> [Entries shown]

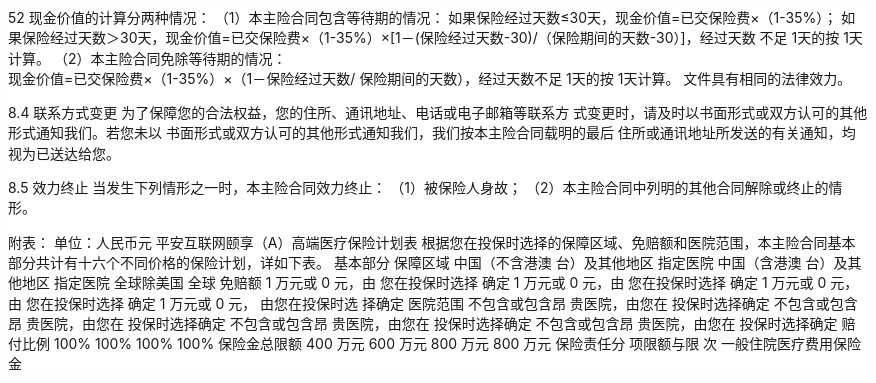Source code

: 52
现金价值的计算分两种情况： 
（1）本主险合同包含等待期的情况： 
如果保险经过天数≤30天，现金价值=已交保险费×（1-35%）； 
如果保险经过天数＞30天，现金价值=已交保险费×（1-35%）×[1－(保险经过天数-30)/（保险期间的天数-30）]，经过天数
不足 1天的按 1天计算。 
（2）本主险合同免除等待期的情况：  
现金价值=已交保险费×（1-35%）×（1－保险经过天数/ 保险期间的天数），经过天数不足 1天的按 1天计算。 
文件具有相同的法律效力。 
   
8.4 联系方式变更 为了保障您的合法权益，您的住所、通讯地址、电话或电子邮箱等联系方
式变更时，请及时以书面形式或双方认可的其他形式通知我们。若您未以
书面形式或双方认可的其他形式通知我们，我们按本主险合同载明的最后
住所或通讯地址所发送的有关通知，均视为已送达给您。 
   
8.5 效力终止 当发生下列情形之一时，本主险合同效力终止： 
（1）被保险人身故； 
（2）本主险合同中列明的其他合同解除或终止的情形。 
   
 
 
附表：                                                  单位：人民币元 
平安互联网颐享（A）高端医疗保险计划表 
根据您在投保时选择的保障区域、免赔额和医院范围，本主险合同基本部分共计有十六个不同价格的保险计划，详如下表。 
基本部分 
保障区域 
中国（不含港澳
台）及其他地区
指定医院 
中国（含港澳
台）及其他地区
指定医院 
全球除美国 全球 
免赔额 
1 万元或 0 元，由
您在投保时选择
确定 
1 万元或 0 元，由
您在投保时选择
确定 
1 万元或 0 元，由
您在投保时选择
确定 
1 万元或 0 元，
由您在投保时选
择确定 
医院范围 
不包含或包含昂
贵医院，由您在
投保时选择确定 
不包含或包含昂
贵医院，由您在
投保时选择确定 
不包含或包含昂
贵医院，由您在
投保时选择确定 
不包含或包含昂
贵医院，由您在
投保时选择确定 
赔付比例 100% 100% 100% 100% 
保险金总限额 400 万元 600 万元 800 万元 800 万元 
保险责任分
项限额与限
次 
一般住院医疗费用保险
金 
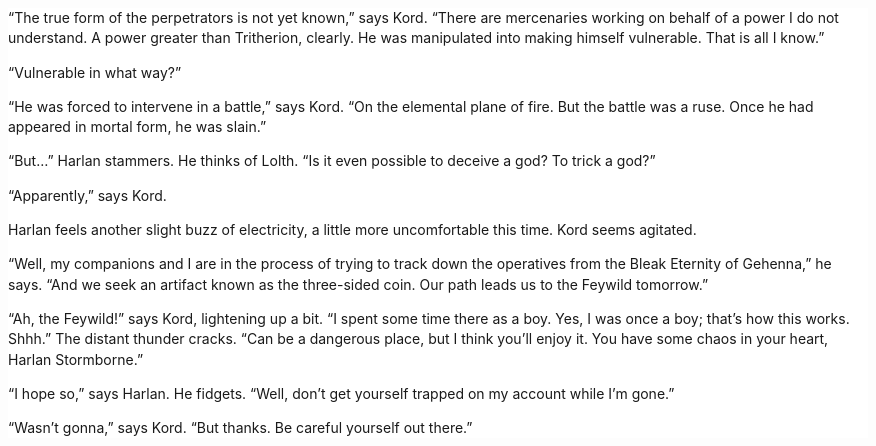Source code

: “The true form of the perpetrators is not yet known,” says Kord. “There are mercenaries working on behalf of a power I do not understand. A power greater than Tritherion, clearly. He was manipulated into making himself vulnerable. That is all I know.”

“Vulnerable in what way?”

“He was forced to intervene in a battle,” says Kord. “On the elemental plane of fire. But the battle was a ruse. Once he had appeared in mortal form, he was slain.”

“But…” Harlan stammers. He thinks of Lolth. “Is it even possible to deceive a god? To trick a god?”

“Apparently,” says Kord. 

Harlan feels another slight buzz of electricity, a little more uncomfortable this time. Kord seems agitated.

“Well, my companions and I are in the process of trying to track down the operatives from the Bleak Eternity of Gehenna,” he says. “And we seek an artifact known as the three-sided coin. Our path leads us to the Feywild tomorrow.”

“Ah, the Feywild!” says Kord, lightening up a bit. “I spent some time there as a boy. Yes, I was once a boy; that’s how this works. Shhh.” The distant thunder cracks. “Can be a dangerous place, but I think you’ll enjoy it. You have some chaos in your heart, Harlan Stormborne.”

“I hope so,” says Harlan. He fidgets. “Well, don’t get yourself trapped on my account while I’m gone.”

“Wasn’t gonna,” says Kord. “But thanks. Be careful yourself out there.”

> [What to work on] In the listing, find each line with the string "Harlan" and copy it.

> [Solution to this problem]
“But…” Harlan stammers. He thinks of Lolth. “Is it even possible to deceive a god? To trick a god?”
Harlan feels another slight buzz of electricity, a little more uncomfortable this time. Kord seems agitated.
“Ah, the Feywild!” says Kord, lightening up a bit. “I spent some time there as a boy. Yes, I was once a boy; that’s how this works. Shhh.” The distant thunder cracks. “Can be a dangerous place, but I think you’ll enjoy it. You have some chaos in your heart, Harlan Stormborne.”
“I hope so,” says Harlan. He fidgets. “Well, don’t get yourself trapped on my account while I’m gone.”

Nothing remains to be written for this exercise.